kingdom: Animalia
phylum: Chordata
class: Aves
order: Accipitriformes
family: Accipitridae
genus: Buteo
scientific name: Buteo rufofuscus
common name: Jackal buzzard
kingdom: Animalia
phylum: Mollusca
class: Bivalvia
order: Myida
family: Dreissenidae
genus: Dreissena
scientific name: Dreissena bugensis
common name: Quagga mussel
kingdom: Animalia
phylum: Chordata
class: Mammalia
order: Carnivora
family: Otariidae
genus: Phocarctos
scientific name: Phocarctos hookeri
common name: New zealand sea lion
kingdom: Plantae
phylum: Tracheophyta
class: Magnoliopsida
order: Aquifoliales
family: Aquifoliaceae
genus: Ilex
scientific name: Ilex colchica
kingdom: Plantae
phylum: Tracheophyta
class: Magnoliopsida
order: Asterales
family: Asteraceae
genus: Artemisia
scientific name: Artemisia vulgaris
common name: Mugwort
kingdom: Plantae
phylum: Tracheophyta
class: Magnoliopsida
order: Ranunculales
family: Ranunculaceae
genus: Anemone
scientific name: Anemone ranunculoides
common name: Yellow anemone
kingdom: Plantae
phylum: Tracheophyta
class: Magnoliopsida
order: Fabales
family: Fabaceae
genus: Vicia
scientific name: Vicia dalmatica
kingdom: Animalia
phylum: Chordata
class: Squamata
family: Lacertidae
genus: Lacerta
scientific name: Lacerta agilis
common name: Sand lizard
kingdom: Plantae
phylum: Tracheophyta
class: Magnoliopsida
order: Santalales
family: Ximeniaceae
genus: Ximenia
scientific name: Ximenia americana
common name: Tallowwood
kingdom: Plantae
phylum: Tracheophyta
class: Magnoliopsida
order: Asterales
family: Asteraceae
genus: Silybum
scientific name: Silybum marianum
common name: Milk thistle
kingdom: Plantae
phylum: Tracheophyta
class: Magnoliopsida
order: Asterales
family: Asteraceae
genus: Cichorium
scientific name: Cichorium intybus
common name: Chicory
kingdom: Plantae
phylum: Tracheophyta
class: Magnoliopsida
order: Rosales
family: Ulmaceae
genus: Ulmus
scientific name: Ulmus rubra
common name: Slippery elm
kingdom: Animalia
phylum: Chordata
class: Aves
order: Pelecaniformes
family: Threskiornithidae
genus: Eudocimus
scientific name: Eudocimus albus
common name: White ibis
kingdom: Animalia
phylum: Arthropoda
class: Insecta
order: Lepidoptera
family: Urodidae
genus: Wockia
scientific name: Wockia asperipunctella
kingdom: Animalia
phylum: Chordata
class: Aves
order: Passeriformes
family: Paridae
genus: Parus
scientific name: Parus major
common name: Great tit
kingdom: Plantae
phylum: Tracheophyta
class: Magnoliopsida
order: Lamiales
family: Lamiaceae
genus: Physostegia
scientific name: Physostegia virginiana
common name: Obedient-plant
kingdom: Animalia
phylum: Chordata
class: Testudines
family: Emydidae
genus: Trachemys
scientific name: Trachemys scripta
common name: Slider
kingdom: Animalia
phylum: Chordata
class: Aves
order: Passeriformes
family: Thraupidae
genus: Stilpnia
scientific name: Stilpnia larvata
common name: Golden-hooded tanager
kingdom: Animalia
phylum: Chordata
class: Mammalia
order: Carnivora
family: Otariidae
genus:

# [やること]
上の項目の行を、すべて一字一句変えずに書き写してください。

# [答え]
kingdom: Animalia
phylum: Chordata
class: Aves
order: Accipitriformes
family: Accipitridae
genus: Buteo
scientific name: Buteo rufofuscus
common name: Jackal buzzard
kingdom: Animalia
phylum: Mollusca
class: Bivalvia
order: Myida
family: Dreissenidae
genus: Dreissena
scientific name: Dreissena bugensis
common name: Quagga mussel
kingdom: Animalia
phylum: Chordata
class: Mammalia
order: Carnivora
family: Otariidae
genus: Phocarctos
scientific name: Phocarctos hookeri
common name: New zealand sea lion
kingdom: Plantae
phylum: Tracheophyta
class: Magnoliopsida
order: Aquifoliales
family: Aquifoliaceae
genus: Ilex
scientific name: Ilex colchica
kingdom: Plantae
phylum: Tracheophyta
class: Magnoliopsida
order: Asterales
family: Asteraceae
genus: Artemisia
scientific name: Artemisia vulgaris
common name: Mugwort
kingdom: Plantae
phylum: Tracheophyta
class: Magnoliopsida
order: Ranunculales
family: Ranunculaceae
genus: Anemone
scientific name: Anemone ranunculoides
common name: Yellow anemone
kingdom: Plantae
phylum: Tracheophyta
class: Magnoliopsida
order: Fabales
family: Fabaceae
genus: Vicia
scientific name: Vicia dalmatica
kingdom: Animalia
phylum: Chordata
class: Squamata
family: Lacertidae
genus: Lacerta
scientific name: Lacerta agilis
common name: Sand lizard
kingdom: Plantae
phylum: Tracheophyta
class: Magnoliopsida
order: Santalales
family: Ximeniaceae
genus: Ximenia
scientific name: Ximenia americana
common name: Tallowwood
kingdom: Plantae
phylum: Tracheophyta
class: Magnoliopsida
order: Asterales
family: Asteraceae
genus: Silybum
scientific name: Silybum marianum
common name: Milk thistle
kingdom: Plantae
phylum: Tracheophyta
class: Magnoliopsida
order: Asterales
family: Asteraceae
genus: Cichorium
scientific name: Cichorium intybus
common name: Chicory
kingdom: Plantae
phylum: Tracheophyta
class: Magnoliopsida
order: Rosales
family: Ulmaceae
genus: Ulmus
scientific name: Ulmus rubra
common name: Slippery elm
kingdom: Animalia
phylum: Chordata
class: Aves
order: Pelecaniformes
family: Threskiornithidae
genus: Eudocimus
scientific name: Eudocimus albus
common name: White ibis
kingdom: Animalia
phylum: Arthropoda
class: Insecta
order: Lepidoptera
family: Urodidae
genus: Wockia
scientific name: Wockia asperipunctella
kingdom: Animalia
phylum: Chordata
class: Aves
order: Passeriformes
family: Paridae
genus: Parus
scientific name: Parus major
common name: Great tit
kingdom: Plantae
phylum: Tracheophyta
class: Magnoliopsida
order: Lamiales
family: Lamiaceae
genus: Physostegia
scientific name: Physostegia virginiana
common name: Obedient-plant
kingdom: Animalia
phylum: Chordata
class: Testudines
family: Emydidae
genus: Trachemys
scientific name: Trachemys scripta
common name: Slider
kingdom: Animalia
phylum: Chordata
class: Aves
order: Passeriformes
family: Thraupidae
genus: Stilpnia
scientific name: Stilpnia larvata
common name: Golden-hooded tanager
kingdom: Animalia
phylum: Chordata
class: Mammalia
order: Carnivora
family: Otariidae
genus:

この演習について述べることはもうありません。